0

I have a StringBuilder of length 1,539,121,968. When calling StringBuilder .ToString() on it fails with OutOfMemoryException. I tried creating a char array but was not allowed to create such big array.

I need to store it a byte array in UTF8 format. Is it possible?

serializer
  • 1,003
  • 2
  • 13
  • 27
  • 6
    Is there any chance you could avoid building such a huge StringBuilder to start with? It's feasible to stream this, but it's a fair amount of work... it may well be better to rethink your approach. – Jon Skeet Oct 26 '16 at 15:53
  • 2
    The maximum size of any single object in .NET is 2GB. However, take a look at [this](https://msdn.microsoft.com/en-us/library/hh285054(v=vs.110).aspx). – itsme86 Oct 26 '16 at 15:54
  • 3
    Just *don't* create such a StringBuilder, that's not its job. A StringBuilder is meant to make building a string easier, not to act as a buffer. Use a `StreamWriter` with UTF8 encoding instead that outputs whatever you want to the destination. Use a large buffer if you find that there are too many writes to the disk. The default is 8KB I think – Panagiotis Kanavos Oct 26 '16 at 15:56
  • 1
    I'm curious what it is you are doing? If you are really going from an arbitrary byte array => string then I'm pretty sure you want `Base64String`, not a "UTF8" `string`, as UTF8 cannot represent arbitrary bytes and you will lose information if it's not a byte array that "actually" has ascii characters in it. – Quantic Oct 26 '16 at 16:04
  • @Quantic the OP may just want to write text to a UTF8 file – Panagiotis Kanavos Oct 26 '16 at 16:07
  • @PanagiotisKanavos You are probably right, he already has the `StringBuilder` created so presumably he's just going "text in c# => text in file". He probably meant to say "char array" not "byte array". – Quantic Oct 26 '16 at 16:09
  • Finally I want to store it in bytearray as described. But maybe better to use StreamWriter to a MemoryStream instead? – serializer Oct 26 '16 at 16:10

1 Answers1

2

I'd suggest looking at the documentation for streams. As this might help.

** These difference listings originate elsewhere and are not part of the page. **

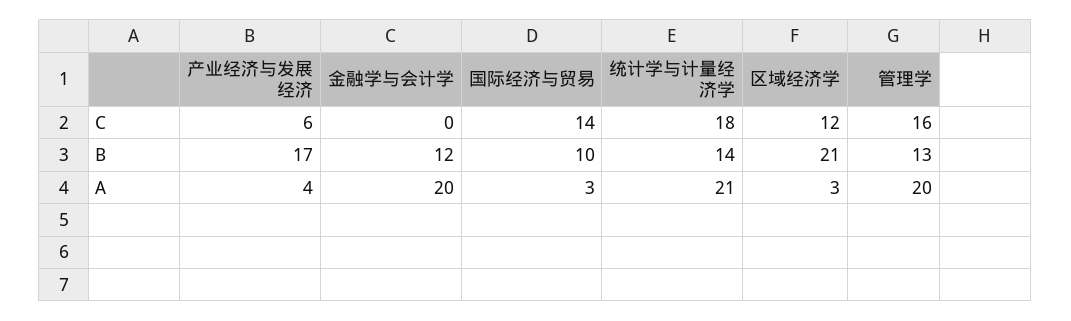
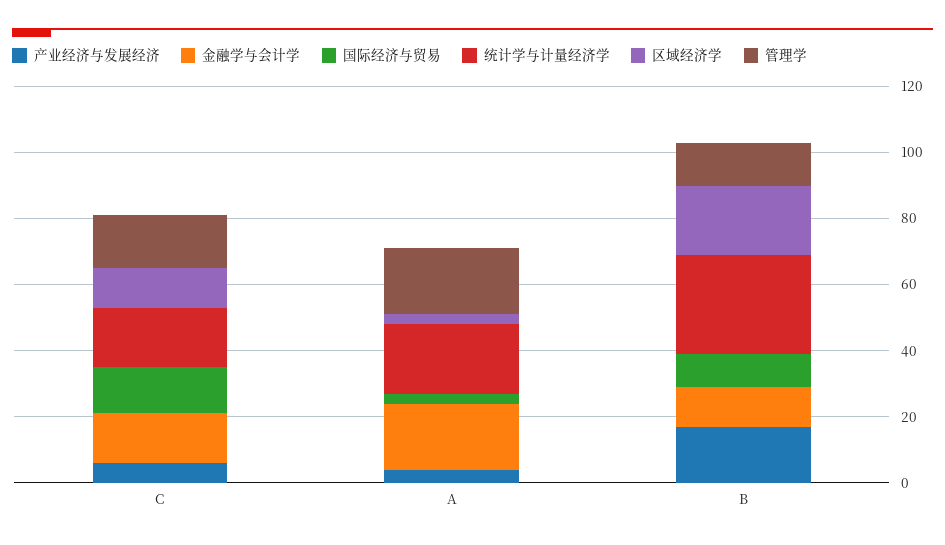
  {
    "产业经济与发展经济": {
      "C": 6,
      "B": 17,
      "A": 4
    },
    "金融学与会计学": {
-     "C": 0,
+     "C": 15,
      "B": 12,
      "A": 20
    },
    "国际经济与贸易": {
      "C": 14,
      "B": 10,
      "A": 3
    },
    "统计学与计量经济学": {
      "C": 18,
-     "B": 14,
+     "B": 30,
      "A": 21
    },
    "区域经济学": {
      "C": 12,
      "B": 21,
      "A": 3
    },
    "管理学": {
      "C": 16,
      "B": 13,
      "A": 20
    }
  }

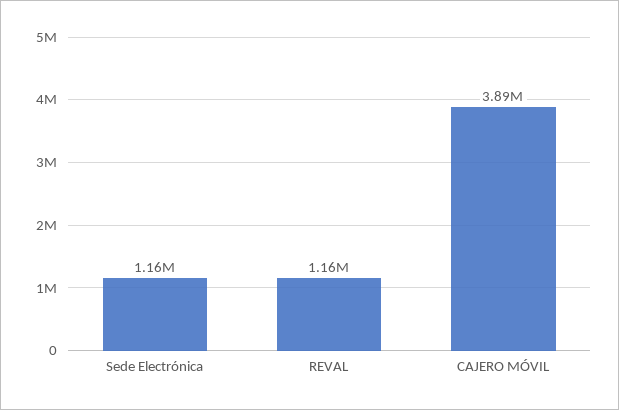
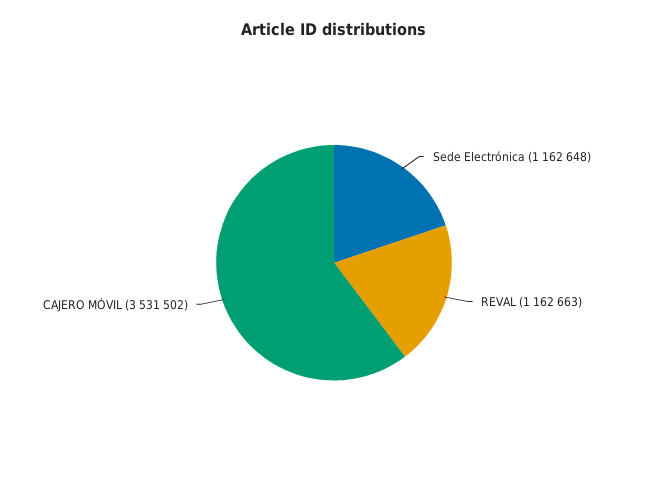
  {
    "Sede Electrónica": 1162648,
    "REVAL": 1162663,
-   "CAJERO MÓVIL": 3890000
+   "CAJERO MÓVIL": 3531502
  }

Another way to approach it would be to split it up. As for your last comment stating that you wish to store it as a ByteArray with UTF8 you'd need a char[] as else you'd lose your encoding. I'd reccomend splitting it into many smaller strings (or char[]s) stored in separate objects that can easily be reconstructed. Something like this might suffice, create many StringSlices:

public class StringSlice()
{
     public Str {get;}
     public Index {get;}
     public StringSlice(string str, int index)
         {
              this.Str = str;
              this.Index = index;
         }

     public static List<string> ReconstructString(IEnumerable<StringSlice> parts)
         {
              //Sort input by index return list with new strings in order. Probably have to use a buffer on the disc so as not to breach 2GB obj limit.
         }
}

In essence what you would be doing here is similar to the way internet packets are split and reconstructed. I'm not entirely sure if I've answered your question but hopefully this comes some way to helping.

Graham
  • 7,431
  • 18
  • 59
  • 84
ScottishTapWater
  • 3,656
  • 4
  • 38
  • 81